Leitartikel

Zweischneidig

Christoph Eder, corporAID

Ausgabe 99 – Sommer 2023

Die globalen Transformationen vom Klimaschutz bis zur vielzitierten Schaffung von Perspektiven vor Ort erfordern mehr als große Ansagen und Absichtserklärungen.

Christoph Eder, Chefredakteur des corporAID Magazin
Christoph Eder, Chefredakteur

Von der Zeitenwende im Umgang mit aggressiven Autokratien über den Kampf gegen den Klimawandel bis zur weltweiten Schaffung von Wohlstand und Lebensperspektiven zur Verhinderung von Flucht und Migration – die Politik geizt nicht mit großen Ansagen und Absichtserklärungen. Was dabei mitunter in den Hintergrund gerät, ist die Übersetzungsleistung in die Praxis. Wenn es um die Zusammenarbeit mit Entwicklungsländern geht, kann das ein zweischneidiges Schwert sein.

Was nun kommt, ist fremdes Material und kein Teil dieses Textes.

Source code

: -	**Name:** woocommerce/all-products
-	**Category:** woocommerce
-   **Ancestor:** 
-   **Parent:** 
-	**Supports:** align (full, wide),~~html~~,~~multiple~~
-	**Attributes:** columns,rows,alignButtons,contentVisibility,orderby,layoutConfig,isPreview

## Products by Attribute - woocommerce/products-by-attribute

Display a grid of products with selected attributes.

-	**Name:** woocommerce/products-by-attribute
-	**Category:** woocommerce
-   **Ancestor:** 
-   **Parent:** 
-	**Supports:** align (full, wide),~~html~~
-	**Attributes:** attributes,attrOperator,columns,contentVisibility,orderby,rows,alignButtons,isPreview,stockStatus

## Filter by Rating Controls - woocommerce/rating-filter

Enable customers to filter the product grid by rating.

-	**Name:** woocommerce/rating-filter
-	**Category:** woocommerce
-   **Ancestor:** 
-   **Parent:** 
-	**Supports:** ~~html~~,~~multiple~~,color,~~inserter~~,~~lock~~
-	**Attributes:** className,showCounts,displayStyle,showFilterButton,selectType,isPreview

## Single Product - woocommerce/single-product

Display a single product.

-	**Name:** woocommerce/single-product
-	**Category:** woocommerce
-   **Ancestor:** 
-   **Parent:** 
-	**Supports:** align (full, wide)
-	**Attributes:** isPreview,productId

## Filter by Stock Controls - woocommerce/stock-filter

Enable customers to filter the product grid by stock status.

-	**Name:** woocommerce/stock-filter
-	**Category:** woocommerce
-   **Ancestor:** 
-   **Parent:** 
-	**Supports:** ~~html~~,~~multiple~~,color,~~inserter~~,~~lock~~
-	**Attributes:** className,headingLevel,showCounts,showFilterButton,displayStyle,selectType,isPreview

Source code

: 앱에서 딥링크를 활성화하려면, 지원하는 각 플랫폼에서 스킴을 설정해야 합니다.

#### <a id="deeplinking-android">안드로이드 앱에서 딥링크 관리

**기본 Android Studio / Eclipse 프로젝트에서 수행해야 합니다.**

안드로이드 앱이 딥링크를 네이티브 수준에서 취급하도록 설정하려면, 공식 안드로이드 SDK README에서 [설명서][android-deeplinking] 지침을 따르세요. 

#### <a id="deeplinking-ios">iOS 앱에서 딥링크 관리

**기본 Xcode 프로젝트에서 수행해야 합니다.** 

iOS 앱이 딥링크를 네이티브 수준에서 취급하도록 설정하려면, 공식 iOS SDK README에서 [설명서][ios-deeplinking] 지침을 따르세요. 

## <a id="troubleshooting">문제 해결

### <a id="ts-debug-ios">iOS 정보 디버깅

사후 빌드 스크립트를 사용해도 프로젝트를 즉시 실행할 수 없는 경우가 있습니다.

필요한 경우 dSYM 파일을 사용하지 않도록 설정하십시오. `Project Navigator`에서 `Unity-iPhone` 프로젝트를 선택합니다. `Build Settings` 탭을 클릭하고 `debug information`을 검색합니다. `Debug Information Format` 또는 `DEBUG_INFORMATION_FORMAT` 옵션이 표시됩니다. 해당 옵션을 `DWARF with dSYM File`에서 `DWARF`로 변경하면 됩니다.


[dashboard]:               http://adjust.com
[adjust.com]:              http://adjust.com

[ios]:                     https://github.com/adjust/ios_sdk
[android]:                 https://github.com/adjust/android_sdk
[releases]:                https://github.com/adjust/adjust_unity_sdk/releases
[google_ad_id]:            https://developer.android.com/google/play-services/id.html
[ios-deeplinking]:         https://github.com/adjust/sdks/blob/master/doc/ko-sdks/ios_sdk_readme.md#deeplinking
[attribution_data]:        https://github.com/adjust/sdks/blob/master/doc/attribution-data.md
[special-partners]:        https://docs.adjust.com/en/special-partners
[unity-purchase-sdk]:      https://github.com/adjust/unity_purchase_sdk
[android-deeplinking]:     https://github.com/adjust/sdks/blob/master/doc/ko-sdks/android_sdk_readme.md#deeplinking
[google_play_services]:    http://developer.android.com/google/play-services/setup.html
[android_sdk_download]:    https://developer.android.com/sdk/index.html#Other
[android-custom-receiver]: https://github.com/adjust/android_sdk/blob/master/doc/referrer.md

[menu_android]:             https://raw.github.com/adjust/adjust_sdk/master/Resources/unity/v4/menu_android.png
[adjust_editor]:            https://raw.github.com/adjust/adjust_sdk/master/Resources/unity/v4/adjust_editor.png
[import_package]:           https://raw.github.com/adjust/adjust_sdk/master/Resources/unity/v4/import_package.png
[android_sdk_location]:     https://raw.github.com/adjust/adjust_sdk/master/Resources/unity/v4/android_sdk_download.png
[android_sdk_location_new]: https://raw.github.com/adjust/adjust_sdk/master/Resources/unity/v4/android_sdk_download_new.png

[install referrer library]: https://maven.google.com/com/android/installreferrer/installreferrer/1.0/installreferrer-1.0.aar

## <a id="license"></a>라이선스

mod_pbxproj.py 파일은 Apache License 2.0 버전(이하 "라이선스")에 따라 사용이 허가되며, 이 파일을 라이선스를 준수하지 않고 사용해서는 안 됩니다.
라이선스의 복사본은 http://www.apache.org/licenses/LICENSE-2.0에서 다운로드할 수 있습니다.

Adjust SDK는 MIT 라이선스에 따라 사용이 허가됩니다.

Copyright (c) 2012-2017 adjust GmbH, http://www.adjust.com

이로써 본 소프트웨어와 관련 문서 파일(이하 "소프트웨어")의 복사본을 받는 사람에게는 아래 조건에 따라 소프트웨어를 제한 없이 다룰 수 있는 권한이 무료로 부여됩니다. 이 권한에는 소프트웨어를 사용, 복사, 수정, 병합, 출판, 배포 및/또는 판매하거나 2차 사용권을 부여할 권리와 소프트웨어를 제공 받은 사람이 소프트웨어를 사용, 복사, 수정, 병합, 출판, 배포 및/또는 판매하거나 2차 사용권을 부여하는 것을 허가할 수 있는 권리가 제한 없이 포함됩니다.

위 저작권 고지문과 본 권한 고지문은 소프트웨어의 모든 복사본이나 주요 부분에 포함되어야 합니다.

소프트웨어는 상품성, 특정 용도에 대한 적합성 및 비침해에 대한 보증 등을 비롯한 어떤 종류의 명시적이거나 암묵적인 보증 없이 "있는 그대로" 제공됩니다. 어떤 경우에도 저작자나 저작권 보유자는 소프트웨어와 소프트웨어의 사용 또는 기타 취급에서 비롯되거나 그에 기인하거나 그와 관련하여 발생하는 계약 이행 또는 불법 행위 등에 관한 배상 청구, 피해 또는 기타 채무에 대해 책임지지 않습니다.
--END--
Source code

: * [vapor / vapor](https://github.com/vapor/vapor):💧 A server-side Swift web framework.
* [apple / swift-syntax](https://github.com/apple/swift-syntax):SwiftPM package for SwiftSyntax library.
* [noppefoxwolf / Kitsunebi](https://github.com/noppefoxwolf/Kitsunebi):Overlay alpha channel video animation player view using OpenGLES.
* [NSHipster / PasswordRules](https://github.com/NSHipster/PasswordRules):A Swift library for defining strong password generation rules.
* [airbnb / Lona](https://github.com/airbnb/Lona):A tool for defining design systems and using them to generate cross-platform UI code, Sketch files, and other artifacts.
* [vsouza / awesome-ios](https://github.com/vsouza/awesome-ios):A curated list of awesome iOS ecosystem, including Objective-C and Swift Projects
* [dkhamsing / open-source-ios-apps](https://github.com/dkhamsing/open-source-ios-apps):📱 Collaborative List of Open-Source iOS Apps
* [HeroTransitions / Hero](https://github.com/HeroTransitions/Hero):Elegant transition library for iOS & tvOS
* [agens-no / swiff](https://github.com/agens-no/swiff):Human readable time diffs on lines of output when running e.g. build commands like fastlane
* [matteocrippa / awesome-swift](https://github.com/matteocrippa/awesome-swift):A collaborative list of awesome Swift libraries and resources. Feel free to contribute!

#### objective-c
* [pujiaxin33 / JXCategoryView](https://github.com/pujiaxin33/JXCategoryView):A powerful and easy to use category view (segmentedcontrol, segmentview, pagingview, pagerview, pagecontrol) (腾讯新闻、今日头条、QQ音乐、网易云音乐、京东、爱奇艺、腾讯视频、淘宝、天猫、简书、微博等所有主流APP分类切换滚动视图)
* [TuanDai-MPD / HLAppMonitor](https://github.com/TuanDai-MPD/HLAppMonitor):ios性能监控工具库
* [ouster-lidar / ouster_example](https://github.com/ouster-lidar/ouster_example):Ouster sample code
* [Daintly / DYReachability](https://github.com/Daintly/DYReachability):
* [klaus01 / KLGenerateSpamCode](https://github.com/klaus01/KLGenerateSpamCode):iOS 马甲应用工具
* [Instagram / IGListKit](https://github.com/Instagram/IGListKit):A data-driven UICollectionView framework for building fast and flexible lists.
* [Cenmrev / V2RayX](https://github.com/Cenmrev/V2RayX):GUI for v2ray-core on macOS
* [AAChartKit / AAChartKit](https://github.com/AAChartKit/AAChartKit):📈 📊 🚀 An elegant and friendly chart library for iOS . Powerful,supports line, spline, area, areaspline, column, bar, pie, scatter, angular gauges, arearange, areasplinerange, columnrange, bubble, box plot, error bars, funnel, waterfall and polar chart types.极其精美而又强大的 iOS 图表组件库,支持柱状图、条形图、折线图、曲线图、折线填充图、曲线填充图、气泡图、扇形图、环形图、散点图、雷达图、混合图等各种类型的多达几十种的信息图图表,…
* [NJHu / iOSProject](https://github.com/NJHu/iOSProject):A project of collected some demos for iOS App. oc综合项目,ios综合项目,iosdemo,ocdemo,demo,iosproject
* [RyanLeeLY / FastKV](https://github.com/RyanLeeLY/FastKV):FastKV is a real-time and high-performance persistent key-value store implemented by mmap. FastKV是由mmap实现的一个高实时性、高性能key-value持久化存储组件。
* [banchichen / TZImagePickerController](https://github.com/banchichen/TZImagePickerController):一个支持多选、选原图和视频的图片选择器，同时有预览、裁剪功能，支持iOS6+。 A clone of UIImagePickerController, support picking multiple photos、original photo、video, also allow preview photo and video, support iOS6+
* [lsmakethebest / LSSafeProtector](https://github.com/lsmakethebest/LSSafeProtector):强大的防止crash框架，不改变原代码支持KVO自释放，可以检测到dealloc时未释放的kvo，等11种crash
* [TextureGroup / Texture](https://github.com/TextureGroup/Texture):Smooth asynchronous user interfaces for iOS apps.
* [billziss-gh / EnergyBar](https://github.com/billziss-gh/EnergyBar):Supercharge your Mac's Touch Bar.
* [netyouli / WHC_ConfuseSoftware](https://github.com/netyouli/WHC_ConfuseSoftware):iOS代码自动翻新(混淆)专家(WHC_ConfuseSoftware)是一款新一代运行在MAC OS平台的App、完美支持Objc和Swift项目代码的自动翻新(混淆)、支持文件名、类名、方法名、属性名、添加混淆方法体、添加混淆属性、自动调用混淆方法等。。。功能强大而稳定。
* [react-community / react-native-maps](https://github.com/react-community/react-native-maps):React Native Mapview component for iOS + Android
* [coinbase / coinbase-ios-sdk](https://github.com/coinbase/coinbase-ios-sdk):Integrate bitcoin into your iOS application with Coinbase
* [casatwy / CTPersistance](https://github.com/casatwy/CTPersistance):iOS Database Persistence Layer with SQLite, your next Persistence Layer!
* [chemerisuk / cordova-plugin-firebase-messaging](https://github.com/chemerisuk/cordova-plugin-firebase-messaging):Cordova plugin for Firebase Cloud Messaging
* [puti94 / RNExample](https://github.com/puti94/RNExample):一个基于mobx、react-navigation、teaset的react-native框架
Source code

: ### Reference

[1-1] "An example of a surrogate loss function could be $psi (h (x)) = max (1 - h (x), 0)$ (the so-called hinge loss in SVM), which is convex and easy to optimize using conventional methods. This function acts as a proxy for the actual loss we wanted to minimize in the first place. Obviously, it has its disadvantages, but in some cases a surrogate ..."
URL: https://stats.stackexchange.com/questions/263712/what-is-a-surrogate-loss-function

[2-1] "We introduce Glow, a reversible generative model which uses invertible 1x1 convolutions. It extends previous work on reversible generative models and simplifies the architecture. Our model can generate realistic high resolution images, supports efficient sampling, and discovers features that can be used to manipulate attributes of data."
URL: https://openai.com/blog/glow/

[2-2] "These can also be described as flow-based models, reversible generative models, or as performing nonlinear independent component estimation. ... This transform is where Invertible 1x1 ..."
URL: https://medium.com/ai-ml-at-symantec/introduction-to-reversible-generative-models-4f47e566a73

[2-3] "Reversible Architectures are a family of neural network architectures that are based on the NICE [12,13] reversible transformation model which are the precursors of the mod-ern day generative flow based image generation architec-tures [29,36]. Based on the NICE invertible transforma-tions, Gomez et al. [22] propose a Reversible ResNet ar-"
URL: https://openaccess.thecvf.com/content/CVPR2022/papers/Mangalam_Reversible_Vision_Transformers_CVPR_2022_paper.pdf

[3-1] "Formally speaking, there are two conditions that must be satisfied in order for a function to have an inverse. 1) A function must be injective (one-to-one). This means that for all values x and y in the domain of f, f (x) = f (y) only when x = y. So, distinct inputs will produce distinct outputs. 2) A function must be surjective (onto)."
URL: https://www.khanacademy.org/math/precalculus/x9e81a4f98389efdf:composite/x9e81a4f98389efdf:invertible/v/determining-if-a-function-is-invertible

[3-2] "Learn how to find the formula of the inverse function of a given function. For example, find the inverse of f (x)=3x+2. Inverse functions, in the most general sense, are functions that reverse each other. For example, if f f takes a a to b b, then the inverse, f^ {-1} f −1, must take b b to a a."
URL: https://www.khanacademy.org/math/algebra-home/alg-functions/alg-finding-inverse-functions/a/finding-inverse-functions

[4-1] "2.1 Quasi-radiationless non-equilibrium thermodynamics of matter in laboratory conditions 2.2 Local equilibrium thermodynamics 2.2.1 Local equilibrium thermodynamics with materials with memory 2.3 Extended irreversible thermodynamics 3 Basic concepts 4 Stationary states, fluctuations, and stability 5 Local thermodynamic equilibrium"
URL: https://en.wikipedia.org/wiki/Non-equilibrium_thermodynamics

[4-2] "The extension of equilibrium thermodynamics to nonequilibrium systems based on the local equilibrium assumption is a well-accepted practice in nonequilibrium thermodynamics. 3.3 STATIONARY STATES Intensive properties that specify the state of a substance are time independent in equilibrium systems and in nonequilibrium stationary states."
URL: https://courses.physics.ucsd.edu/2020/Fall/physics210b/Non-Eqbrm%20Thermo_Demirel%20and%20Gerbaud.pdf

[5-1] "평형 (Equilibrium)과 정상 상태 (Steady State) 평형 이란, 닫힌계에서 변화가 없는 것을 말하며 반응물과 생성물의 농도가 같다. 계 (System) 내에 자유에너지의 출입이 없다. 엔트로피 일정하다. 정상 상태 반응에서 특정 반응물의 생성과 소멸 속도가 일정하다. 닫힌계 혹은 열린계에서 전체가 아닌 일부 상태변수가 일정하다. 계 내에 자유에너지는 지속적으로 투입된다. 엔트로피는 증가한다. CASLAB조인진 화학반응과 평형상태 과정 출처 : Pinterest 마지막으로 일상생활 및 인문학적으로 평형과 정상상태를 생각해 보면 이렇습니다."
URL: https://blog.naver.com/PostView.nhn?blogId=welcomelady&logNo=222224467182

Denn die globalen Transformationen vom Klimaschutz bis zur vielzitierten Schaffung von Perspektiven vor Ort brauchen eine wirkungsvolle Zusammenarbeit insbesondere mit den afrikanischen Ländern – der Klimawandel wird nicht im österreichischen Heizungskeller und der Wunsch von Millionen Menschen nach einem besseren Leben in Freiheit und Wohlstand nicht durch Grenzzäune gestoppt werden. Wie diese zukunftsweisende Kooperation mit unserem Nachbarkontinent in der Praxis aussehen könnte, wird leider auf die lange Bank geschoben. Klar ist, dass es bessere Formen der Zusammenarbeit braucht, als sie heute zur Verfügung stehen. Zu oft wird versucht, große Herausforderungen mit einem Kleinklein an Projekten zu adressieren, statt mit einem ordnungspolitischen Ansatz nachhaltig funktionierende Strukturen zu schaffen.

Wichtig wäre das nicht zuletzt bei der Integration von Entwicklungsländern in den Weltmarkt – eine notwendige Voraussetzung für die genannten Transformationen. In den vergangenen Jahren wurden dazu auf vielen Ebenen freiwillige und regulatorische Verpflichtungen für verantwortungsvolles Wirtschaften ausgebaut. Ob Umwelt- und Sozialstandards in der Lieferkette oder die Treibhausgasintensität von Rohstoffen und Vormaterialen – europäische Unternehmen sehen sich nicht nur mit wachsenden Ansprüchen, sondern zunehmend auch mit handfesten Folgen von Verstößen konfrontiert.

Gerade in afrikanischen Ländern wird Business so immer öfter zu einem kaum absehbaren Risiko. Das hat zur Folge, dass Unternehmen eine Geschäftstätigkeit in schwierigeren Märkten hinterfragen. Denn es wäre naiv zu erwarten, dass sie die Umweltstandards oder die Arbeitsbedingungen eines ganzen Landes allein verbessern können. Und es ist letztlich ignorant davon auszugehen, dass sich unerwünschte Realitäten vor allem durch Dokumentationspflichten verbessern ließen.

Die Politik macht es sich zu einfach, hier vordergründig die Wirtschaft in die Verantwortung zu nehmen. Vielmehr braucht es flankierend ein massives Engagement der europäischen Staaten. Die Entwicklungszusammenarbeit ist gefordert, Hand in Hand mit den Partnerländern einen ordnungspolitischen Rahmen zu setzen, der die Absichtserklärungen von der Weltbühne in die Realität eines durchschnittlichen afrikanischen Entwicklungslandes holt – und damit verantwortungsvolles Wirtschaften vor Ort nachhaltig ermöglicht.